— Dataset records —
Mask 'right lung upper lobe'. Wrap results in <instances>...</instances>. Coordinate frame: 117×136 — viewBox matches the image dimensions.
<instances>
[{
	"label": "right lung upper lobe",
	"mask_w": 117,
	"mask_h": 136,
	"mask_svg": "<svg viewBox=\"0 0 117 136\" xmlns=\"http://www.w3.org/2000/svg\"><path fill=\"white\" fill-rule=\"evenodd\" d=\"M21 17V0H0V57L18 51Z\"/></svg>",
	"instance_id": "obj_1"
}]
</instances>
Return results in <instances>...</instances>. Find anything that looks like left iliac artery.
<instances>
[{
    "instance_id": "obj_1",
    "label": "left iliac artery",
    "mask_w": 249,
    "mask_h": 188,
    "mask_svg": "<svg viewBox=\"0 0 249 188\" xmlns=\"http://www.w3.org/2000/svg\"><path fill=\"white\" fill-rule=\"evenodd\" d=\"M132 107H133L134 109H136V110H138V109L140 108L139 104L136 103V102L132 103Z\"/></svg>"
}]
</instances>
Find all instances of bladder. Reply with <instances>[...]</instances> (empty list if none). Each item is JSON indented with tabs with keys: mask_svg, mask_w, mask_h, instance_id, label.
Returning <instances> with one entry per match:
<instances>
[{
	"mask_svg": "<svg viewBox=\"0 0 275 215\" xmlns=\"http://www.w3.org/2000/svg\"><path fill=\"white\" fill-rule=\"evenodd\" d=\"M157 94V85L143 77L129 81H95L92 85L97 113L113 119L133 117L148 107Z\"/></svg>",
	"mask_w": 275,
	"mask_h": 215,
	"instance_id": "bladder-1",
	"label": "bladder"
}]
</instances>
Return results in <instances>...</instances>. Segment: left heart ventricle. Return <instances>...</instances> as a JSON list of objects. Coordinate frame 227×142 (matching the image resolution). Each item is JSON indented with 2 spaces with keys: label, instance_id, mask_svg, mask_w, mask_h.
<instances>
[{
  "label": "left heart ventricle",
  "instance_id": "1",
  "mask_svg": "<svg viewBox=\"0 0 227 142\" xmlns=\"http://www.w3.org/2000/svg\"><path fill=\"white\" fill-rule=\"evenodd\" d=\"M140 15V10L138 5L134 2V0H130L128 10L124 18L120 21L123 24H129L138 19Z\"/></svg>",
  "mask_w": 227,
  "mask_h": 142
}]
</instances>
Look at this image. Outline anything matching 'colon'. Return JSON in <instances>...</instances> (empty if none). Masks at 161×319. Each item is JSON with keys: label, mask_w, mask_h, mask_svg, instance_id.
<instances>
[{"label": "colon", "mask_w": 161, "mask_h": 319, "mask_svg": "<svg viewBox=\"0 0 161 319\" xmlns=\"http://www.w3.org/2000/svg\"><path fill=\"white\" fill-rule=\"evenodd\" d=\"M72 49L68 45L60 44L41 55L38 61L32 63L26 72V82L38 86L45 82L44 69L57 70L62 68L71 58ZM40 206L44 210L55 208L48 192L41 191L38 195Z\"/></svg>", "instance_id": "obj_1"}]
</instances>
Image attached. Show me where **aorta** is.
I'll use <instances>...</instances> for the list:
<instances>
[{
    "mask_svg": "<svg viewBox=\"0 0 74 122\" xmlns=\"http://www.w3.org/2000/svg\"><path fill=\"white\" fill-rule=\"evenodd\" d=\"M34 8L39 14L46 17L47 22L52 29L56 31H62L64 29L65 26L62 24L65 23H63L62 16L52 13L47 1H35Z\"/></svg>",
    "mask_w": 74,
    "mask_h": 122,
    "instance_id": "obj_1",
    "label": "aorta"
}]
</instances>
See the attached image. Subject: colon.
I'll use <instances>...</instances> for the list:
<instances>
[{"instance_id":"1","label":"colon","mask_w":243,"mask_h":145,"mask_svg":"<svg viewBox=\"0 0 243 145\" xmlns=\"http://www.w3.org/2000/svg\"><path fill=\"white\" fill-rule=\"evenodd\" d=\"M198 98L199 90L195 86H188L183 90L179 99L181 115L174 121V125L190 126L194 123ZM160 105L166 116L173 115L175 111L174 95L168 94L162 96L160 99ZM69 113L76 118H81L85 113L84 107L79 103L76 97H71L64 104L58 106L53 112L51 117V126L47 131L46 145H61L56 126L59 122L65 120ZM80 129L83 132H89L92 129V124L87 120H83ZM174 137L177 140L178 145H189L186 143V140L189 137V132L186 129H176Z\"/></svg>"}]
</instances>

— What is being asked —
Copy out in full each line above that contains the word "anything".

— Response to this task —
Return results in <instances>...</instances>. Find anything that looks like left iliac artery.
Look at this image. Outline anything matching 'colon'. Return JSON in <instances>...</instances> (empty if none). Masks at 161×319. Each item is JSON with keys: label, mask_w, mask_h, mask_svg, instance_id.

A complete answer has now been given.